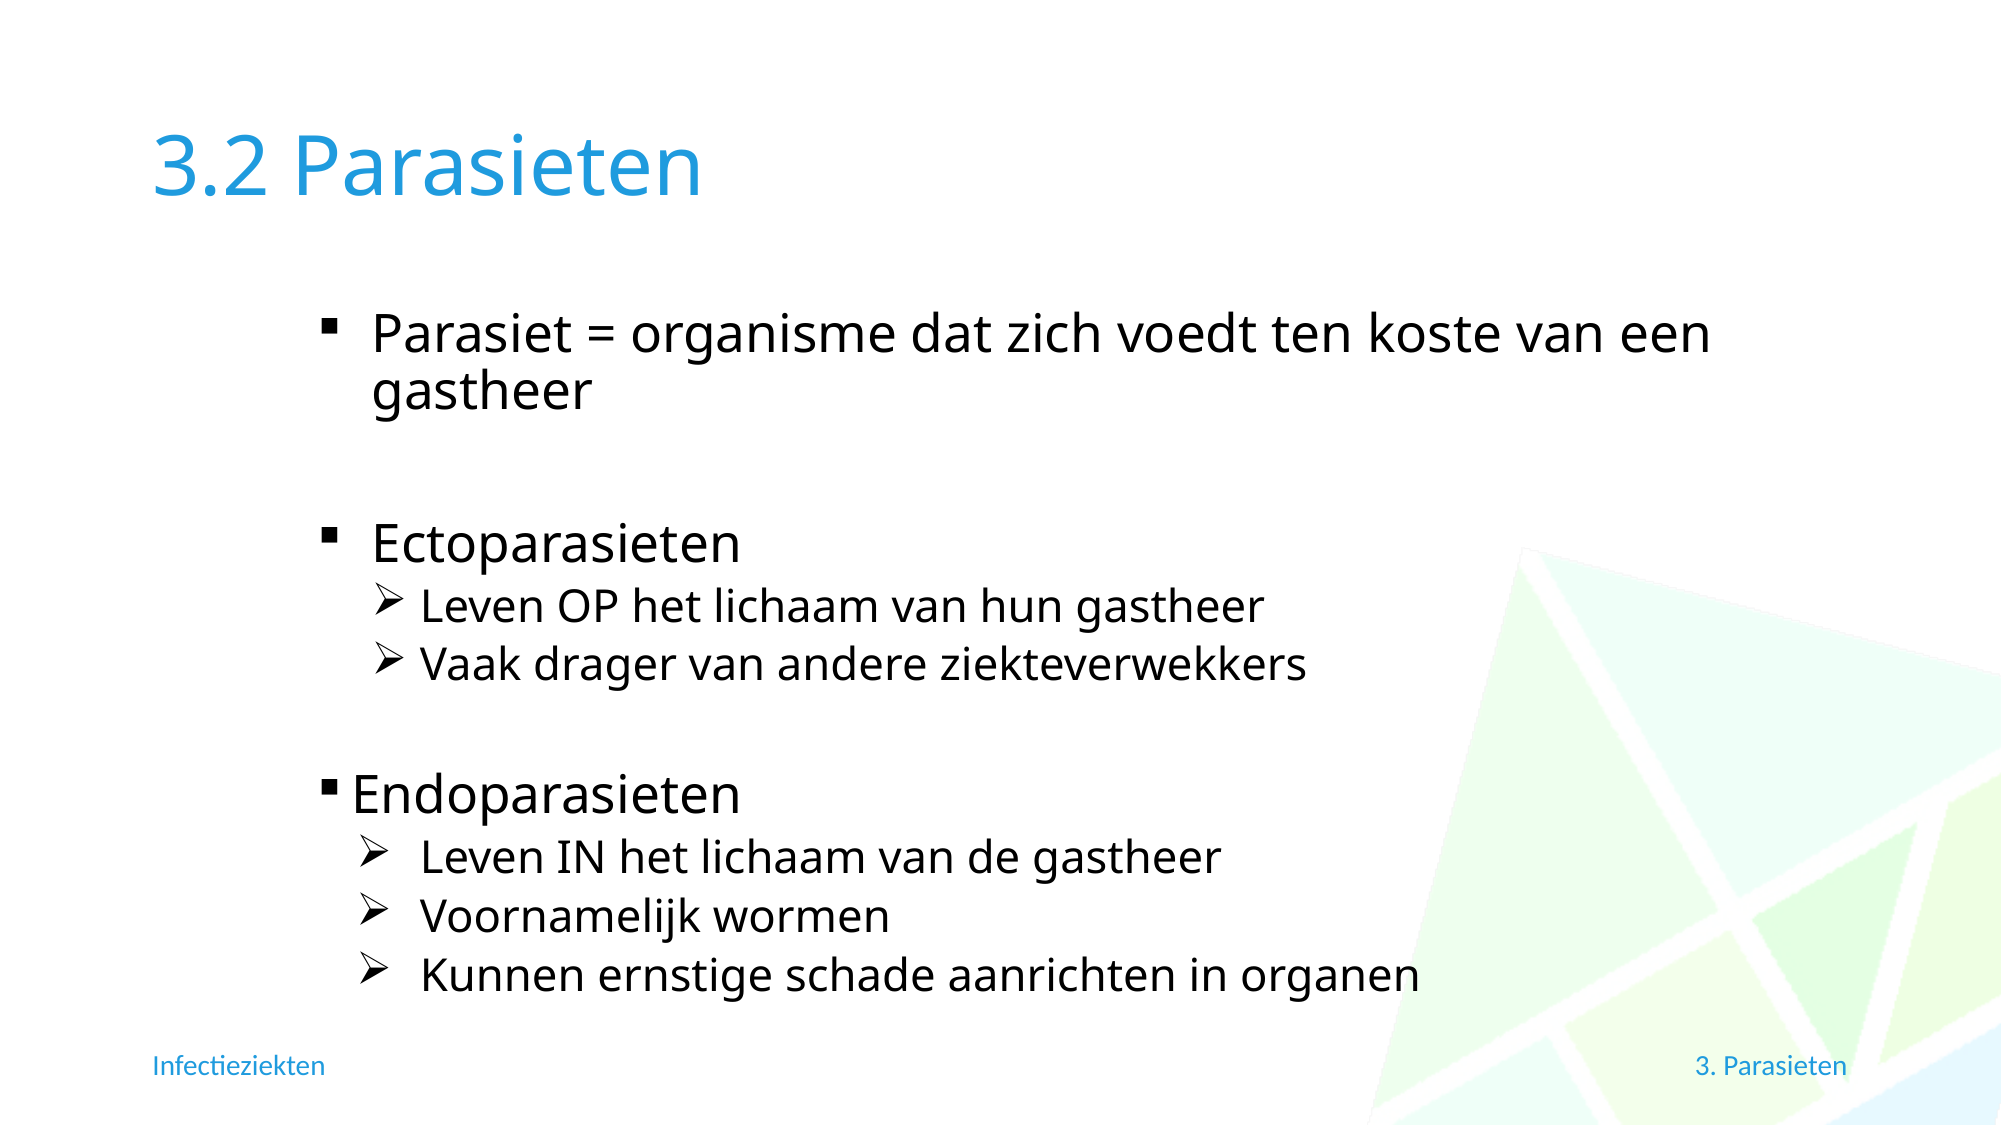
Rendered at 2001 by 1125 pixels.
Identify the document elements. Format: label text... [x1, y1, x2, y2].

title 3.2 Parasieten [137, 59, 1863, 278]
list 3. Parasieten [1412, 1042, 1863, 1103]
list Infectieziekten [137, 1042, 588, 1103]
list Parasiet = organisme dat zich voedt ten koste van een gastheer Ectoparasieten Leven OP het lichaam van hun gastheer Vaak drager van andere ziekteverwekkers Endoparasieten Leven IN het lichaam van de gastheer Voornamelijk wormen Kunnen ernstige schade aanrichten in organen [302, 299, 1863, 1014]
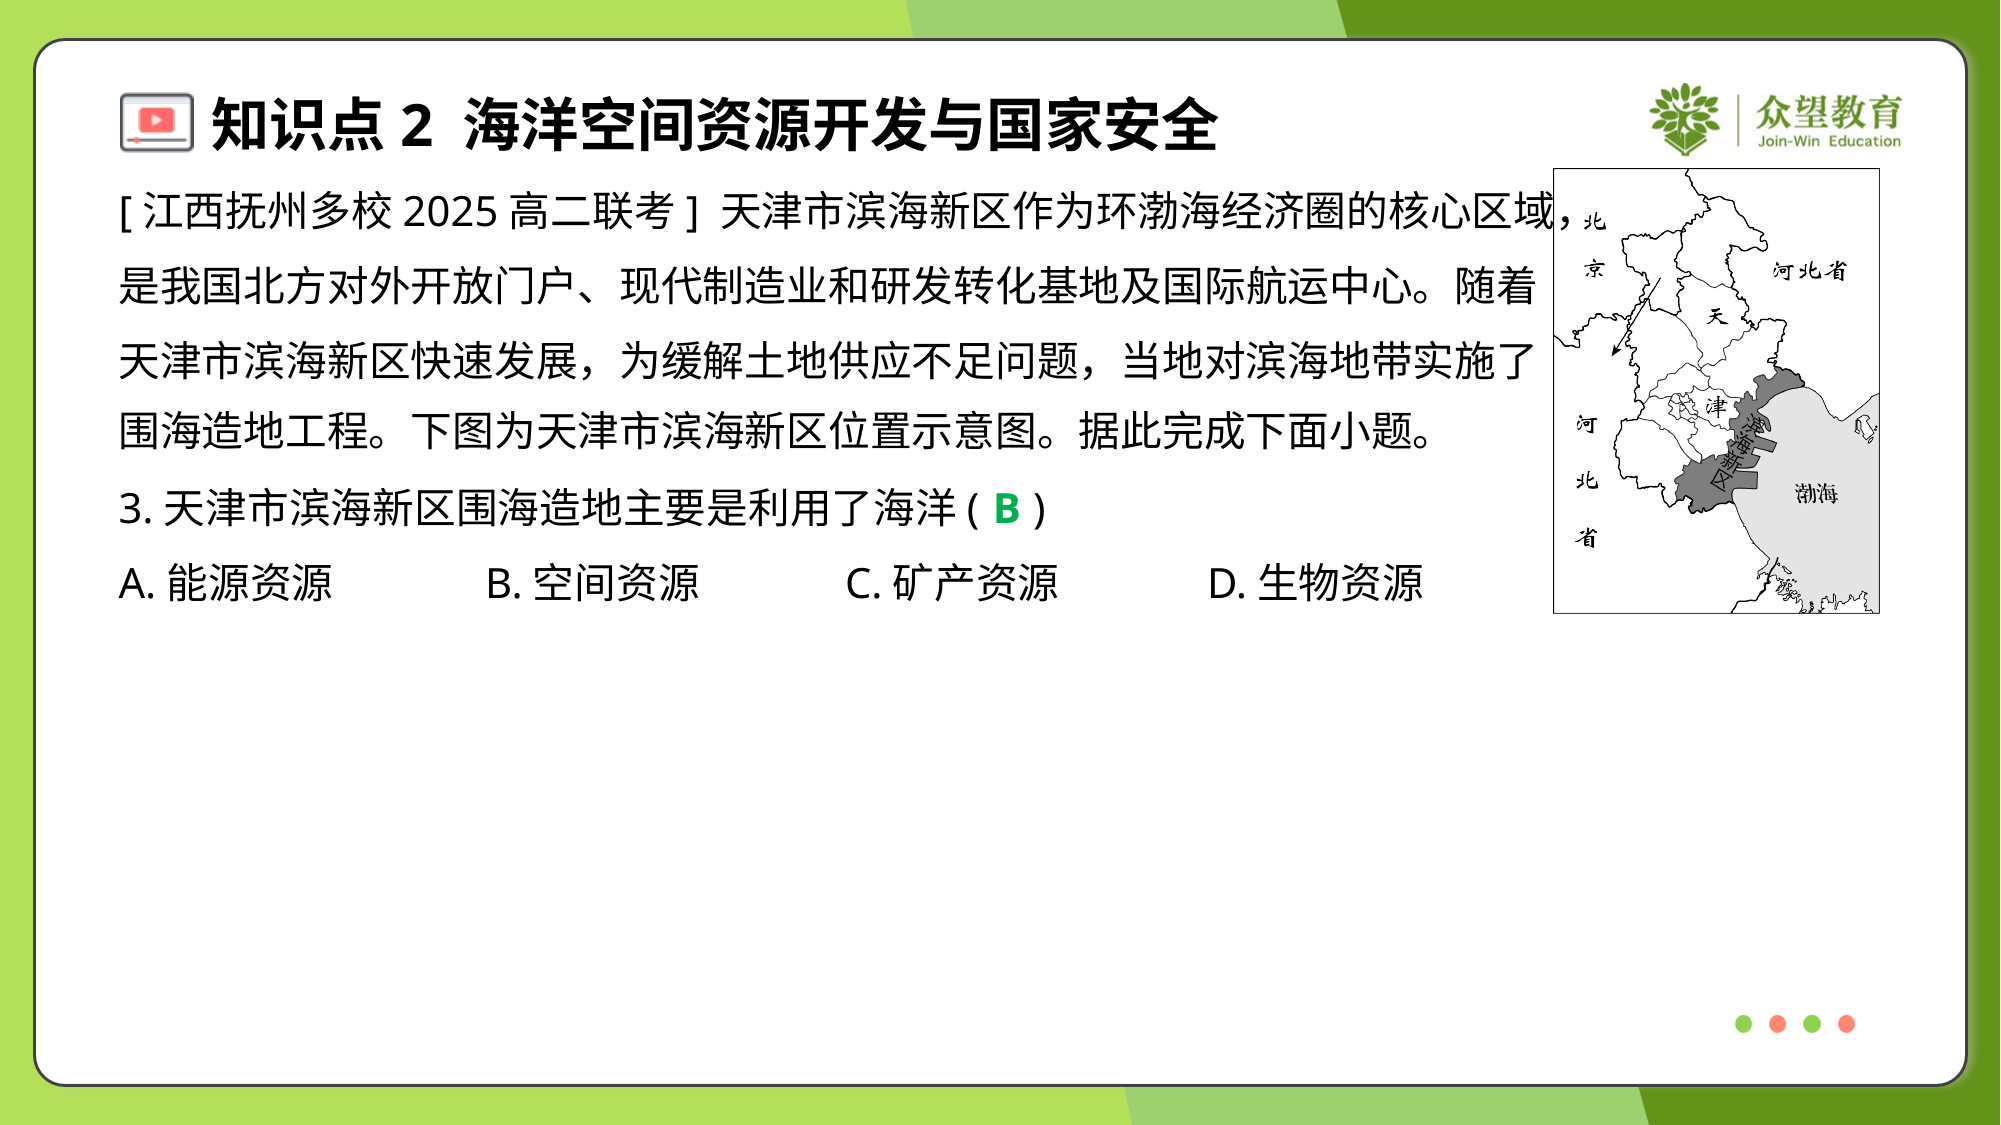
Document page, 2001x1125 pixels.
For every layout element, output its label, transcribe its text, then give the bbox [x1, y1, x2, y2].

text_box B [977, 456, 1037, 524]
text_box 3.天津市滨海新区围海造地主要是利用了海洋( ) [1037, 456, 1536, 523]
picture [0, 0, 2000, 1125]
text_box 3.天津市滨海新区围海造地主要是利用了海洋( ) [118, 456, 977, 523]
text_box [江西抚州多校2025高二联考] 天津市滨海新区作为环渤海经济圈的核心区域， 是我国北方对外开放门户、现代制造业和研发转化基地及国际航运中心。随着 天津市滨海新区快速发展，为缓解土地供应不足问题，当地对滨海地带实施了 围海造地工程。下图为天津市滨海新区位置示意图。据此完成下面小题。 [118, 159, 1536, 448]
text_box A.能源资源 B.空间资源 C.矿产资源 D.生物资源 [118, 531, 1536, 598]
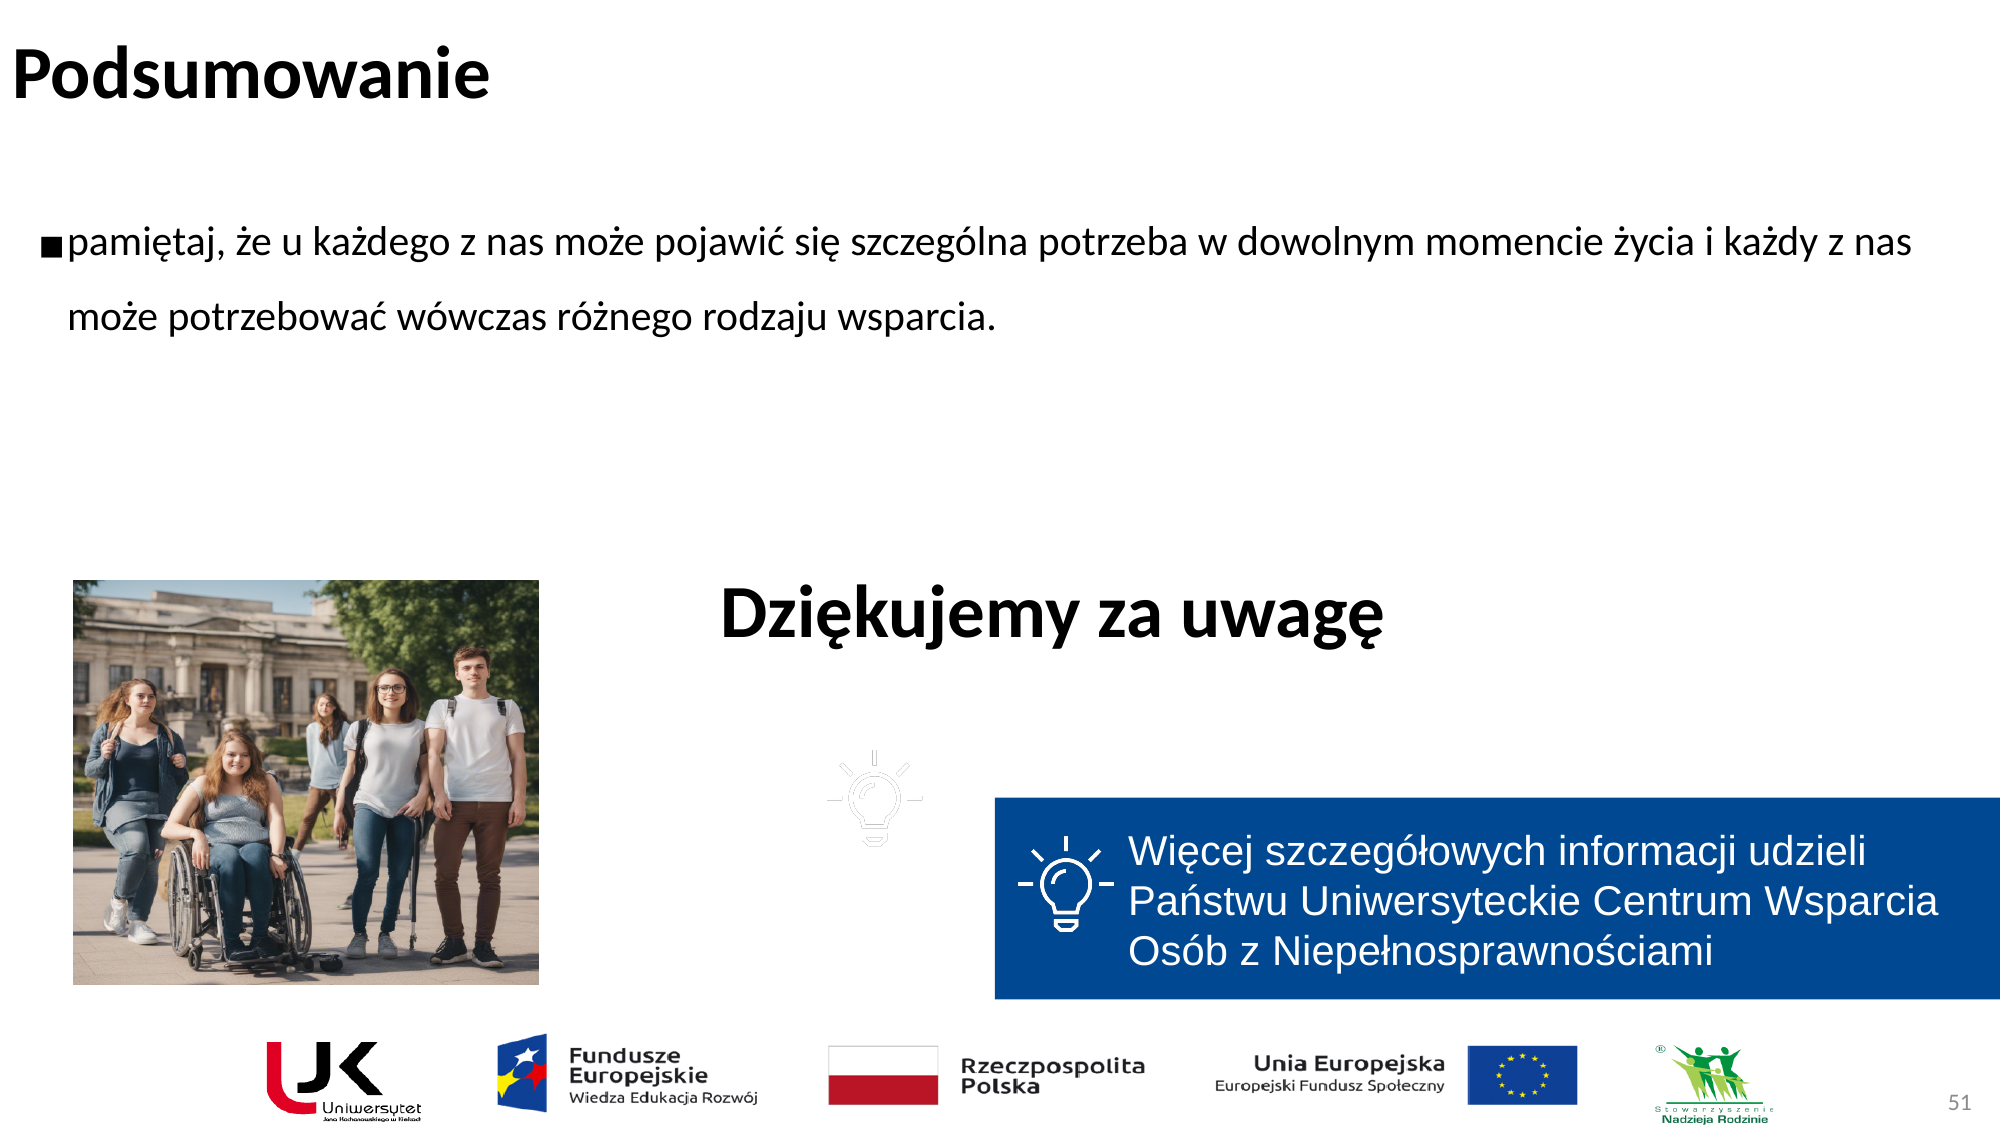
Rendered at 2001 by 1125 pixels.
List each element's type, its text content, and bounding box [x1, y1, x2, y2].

picture [73, 580, 539, 985]
text_box Więcej szczegółowych informacji udzieli Państwu Uniwersyteckie Centrum Wsparcia Osób z Niepełnosprawnościami [994, 797, 2000, 1000]
text_box pamiętaj, że u każdego z nas może pojawić się szczególna potrzeba w dowolnym momencie życia i każdy z nas może potrzebować wówczas różnego rodzaju wsparcia. [0, 140, 1996, 476]
text_box 51 [1933, 1079, 2000, 1115]
picture [266, 1042, 421, 1122]
picture [1002, 820, 1130, 948]
picture [1655, 1044, 1774, 1125]
title Podsumowanie [0, 7, 1489, 121]
picture [811, 734, 938, 862]
text_box Dziękujemy za uwagę [708, 501, 1545, 660]
picture [463, 1004, 1613, 1125]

########################################

§ **What this task involves**: Each of the entries above must be output exactly, with none of the pictures.

§ **Response to this task**:
Rendered at 2001 by 1125 pixels.
Identify the document elements. Format: label text... [x1, y1, x2, y2].

title 3.2 Parasieten [137, 59, 1863, 278]
list 3. Parasieten [1412, 1042, 1863, 1103]
list Infectieziekten [137, 1042, 588, 1103]
list Parasiet = organisme dat zich voedt ten koste van een gastheer Ectoparasieten Leven OP het lichaam van hun gastheer Vaak drager van andere ziekteverwekkers Endoparasieten Leven IN het lichaam van de gastheer Voornamelijk wormen Kunnen ernstige schade aanrichten in organen [302, 299, 1863, 1014]
Document page, 2001x1125 pixels.
For every layout element, output its label, transcribe its text, then give the bbox [x1, y1, x2, y2].

text_box B [977, 456, 1037, 524]
text_box 3.天津市滨海新区围海造地主要是利用了海洋( ) [1037, 456, 1536, 523]
picture [0, 0, 2000, 1125]
text_box 3.天津市滨海新区围海造地主要是利用了海洋( ) [118, 456, 977, 523]
text_box [江西抚州多校2025高二联考] 天津市滨海新区作为环渤海经济圈的核心区域， 是我国北方对外开放门户、现代制造业和研发转化基地及国际航运中心。随着 天津市滨海新区快速发展，为缓解土地供应不足问题，当地对滨海地带实施了 围海造地工程。下图为天津市滨海新区位置示意图。据此完成下面小题。 [118, 159, 1536, 448]
text_box A.能源资源 B.空间资源 C.矿产资源 D.生物资源 [118, 531, 1536, 598]
Rendered at 2001 by 1125 pixels.
List each element's type, its text content, and bounding box [x1, y1, x2, y2].

picture [73, 580, 539, 985]
text_box Więcej szczegółowych informacji udzieli Państwu Uniwersyteckie Centrum Wsparcia Osób z Niepełnosprawnościami [994, 797, 2000, 1000]
text_box pamiętaj, że u każdego z nas może pojawić się szczególna potrzeba w dowolnym momencie życia i każdy z nas może potrzebować wówczas różnego rodzaju wsparcia. [0, 140, 1996, 476]
text_box 51 [1933, 1079, 2000, 1115]
picture [266, 1042, 421, 1122]
picture [1002, 820, 1130, 948]
picture [1655, 1044, 1774, 1125]
title Podsumowanie [0, 7, 1489, 121]
picture [811, 734, 938, 862]
text_box Dziękujemy za uwagę [708, 501, 1545, 660]
picture [463, 1004, 1613, 1125]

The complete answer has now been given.